I.III. Nature of the Cause / Conclusion
We have thus far deduced (assumed)that the universe began to exist and it had a cause. What then can we deduce of the nature of this cause? It must be timeless since time began to exist. It must be spaceless since space began to exist. It must be immaterial and changeless prior to the creation of the universe. It must be enormously intelligent and enormously powerful to have caused the universe into being. And finally, it must be a 'personal mind'.(AssumptionsAssumptionsAssumptionsGalore!!!)
The Cause being a Personal Mind
1. An eternal cause precedes an eternal effect a ball weighing down on a matress from eternity past will always have a matress being weighed down. If the cause is eternal, the effect must also be eternal bar 'agent causation'. The only possible exception is a personal mind that freely chooses to produce it's effect.
2. Only two objects are immaterial, abstract objects and minds we know of only two things that fit the criterion if being immateral. Abstract objects, like numbers and propositions, and unembodied minds. It cannot be abstract objects since abstract objects are causally effete, ie they don't cause anything. It follow then that the cause is an unemboidied mind.
Infinite Regress of Causes
Occam's Razor will then shave off any further causes to just one necessary cause. We are thus left with a cause of the universe that is necessary in it's nature, is timeless, spaceless, immaterial and changeless, enormously powerful and enormously intelligent, and lastly personal. And that is what we minimally mean when we speak of God.
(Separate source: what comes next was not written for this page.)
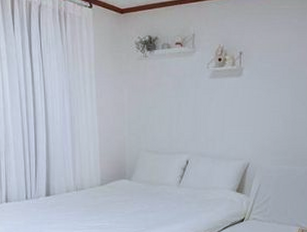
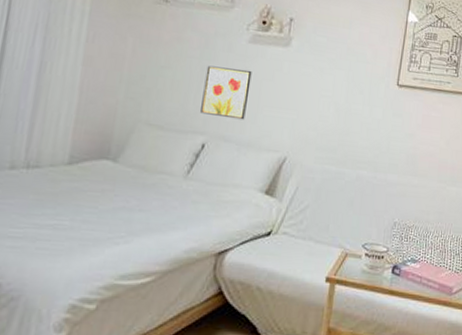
wall art: none [182,100,216,139] -> present [200,65,252,120]

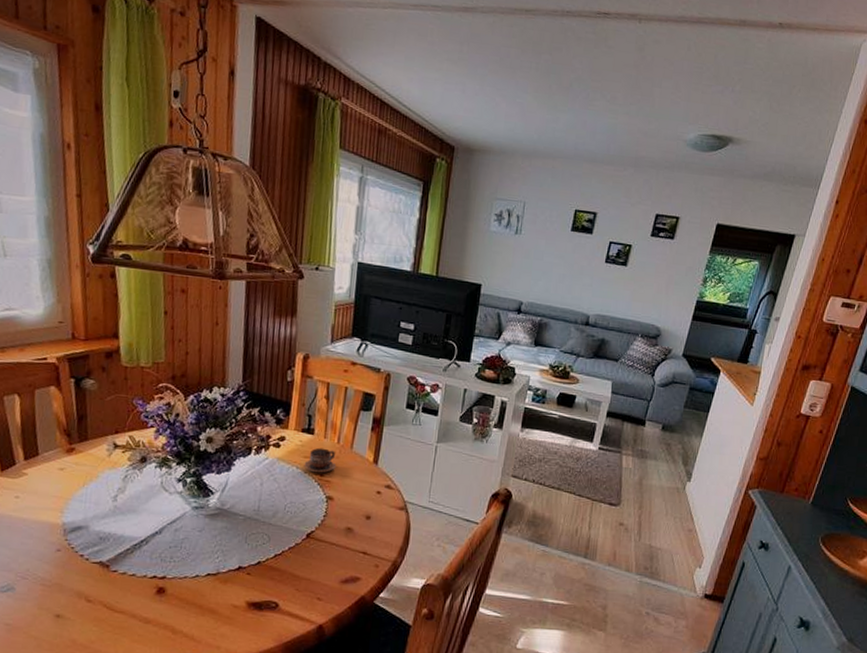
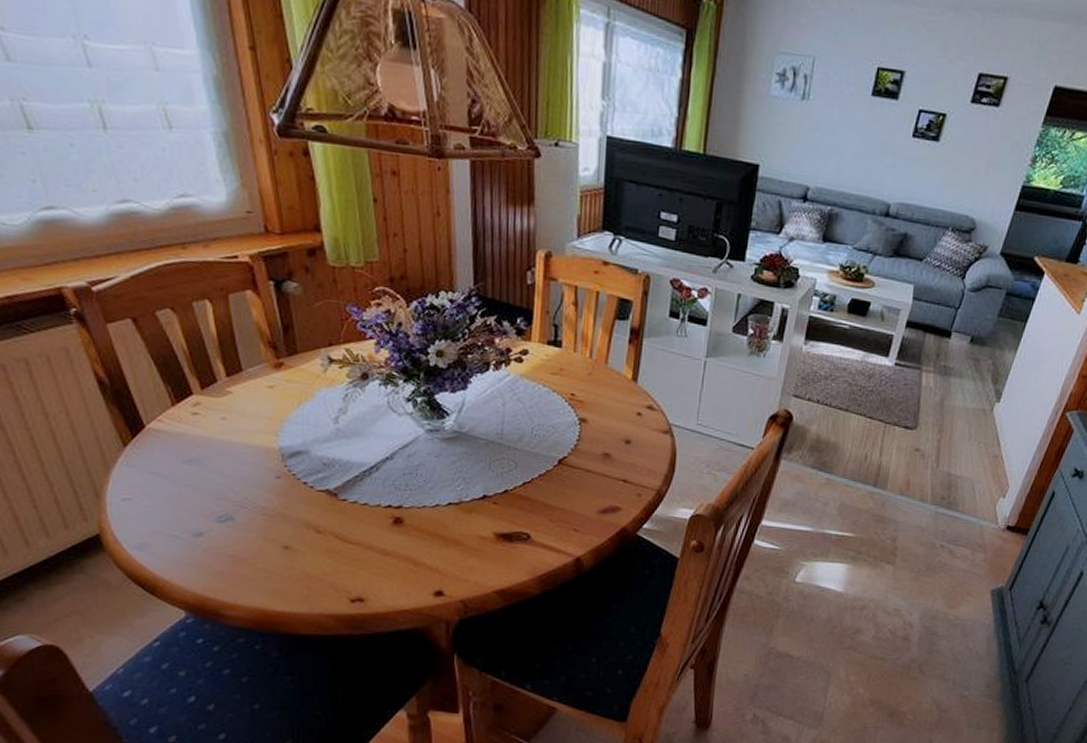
cup: present [304,447,337,474] -> none [551,362,590,392]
This is such a tired argument, though. If "god" can exist without needing a cause, why can't the universe? And why does "god" have to be the cause and not All-powerful Purple Penis Pixies with tender Turquoise Teats?
P.S. I'm posting this here so you guys could ask you questions and we can have a discussion on this outside the strict confines and limitations of a debate. (You know this is the debate forum right?)Don't be shy about the questions, this is as much training for me as an attempt to spread this material to more people. Cheers!
meh.
[1](William Lane Craig, Reasonable Faith, p118)
[2](John A. Wheeler, Beyond the Hole, in Some Strangeness in the Proportion, ed. Harry Woolf (Reading, Mass.: Addison-Wesley, 1980), 354)
[3]( P. C. W. Davies, Spacetime Singularities in Cosmology, in The Study of Time III, ed. J. T. Fraser (Berlin: Springer Verlag, 1978), 7879.)
[4](Vilenkin, Many Worlds in One, 176.)
A clear case of braggadocio and attempted humor in the face of serious questions! But it is a familiar ploy when difficult ridiculous claims are met with brutal facts.
I wonder if you realize that you have not refuted anything in this post and that your responses are actually quite-----insipid? And far from funny.
But I think you know that.
And thoughtful readers can see through your veneer of false confidence.
Now - let's see you refute the arguments presented by Diosangpastol in posts 221-223. OK?